Exercise objective
Repeat the Steeda bump steer kit installation text verbatim and in full.

Extracted text
--------------------------------

The below installation instructions work for the following products:
Please read through the instructions carefully before starting this project. Take the time to get all the materials together as well as all the safety equipment.
Overview:
Steeda’s Bump Steer Kit is designed to eliminate bump steer that is encountered after lowering
your mustang. After it is installed and adjusted, your mustang will no longer pull to either side
when traveling over bumps because the steering geometry will be correct.
Tools needed:
- 2 – blue, threaded tie-rod end sleeve
- 2 – threaded spherical bushing tie-rod end
- 2 – tapered shaft with new nut for top and bottom
- 2 – set of shaft spacers
Tools needed:
- Ratchet – 3/8" or 1/2" drive to fit the following sockets
- Sockets – 15mm, 18mm deep
- Pliers
- 7/8" wrench for new bottom nut
- 2 Adjustable crescent wrenches
- Hammer
- Floor jack
- 2 Jack Stands
- 2 Drive-on car ramps
- 4 – bricks or 2"x4" blocks of wood to chock rear wheels
- Zip ties (12" size)
- PB Blaster or some other penetrating fluid
- Blue thread locker
- Driver’s license or credit card (for measurement purposes)

--------------------------------

Recorded data
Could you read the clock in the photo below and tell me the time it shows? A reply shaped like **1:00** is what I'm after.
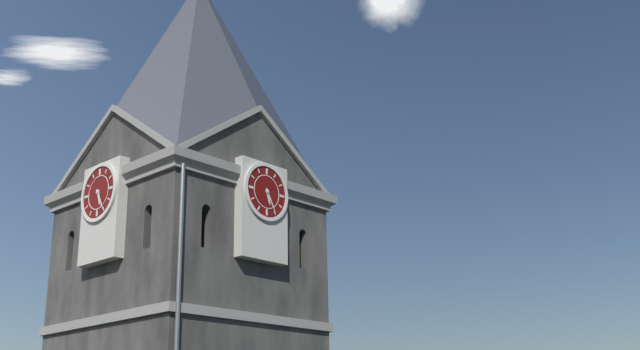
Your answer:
**5:25**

--------------------------------

Written solution
The below installation instructions work for the following products:
Please read through the instructions carefully before starting this project. Take the time to get all the materials together as well as all the safety equipment.
Overview:
Steeda’s Bump Steer Kit is designed to eliminate bump steer that is encountered after lowering
your mustang. After it is installed and adjusted, your mustang will no longer pull to either side
when traveling over bumps because the steering geometry will be correct.
Tools needed:
- 2 – blue, threaded tie-rod end sleeve
- 2 – threaded spherical bushing tie-rod end
- 2 – tapered shaft with new nut for top and bottom
- 2 – set of shaft spacers
Tools needed:
- Ratchet – 3/8" or 1/2" drive to fit the following sockets
- Sockets – 15mm, 18mm deep
- Pliers
- 7/8" wrench for new bottom nut
- 2 Adjustable crescent wrenches
- Hammer
- Floor jack
- 2 Jack Stands
- 2 Drive-on car ramps
- 4 – bricks or 2"x4" blocks of wood to chock rear wheels
- Zip ties (12" size)
- PB Blaster or some other penetrating fluid
- Blue thread locker
- Driver’s license or credit card (for measurement purposes)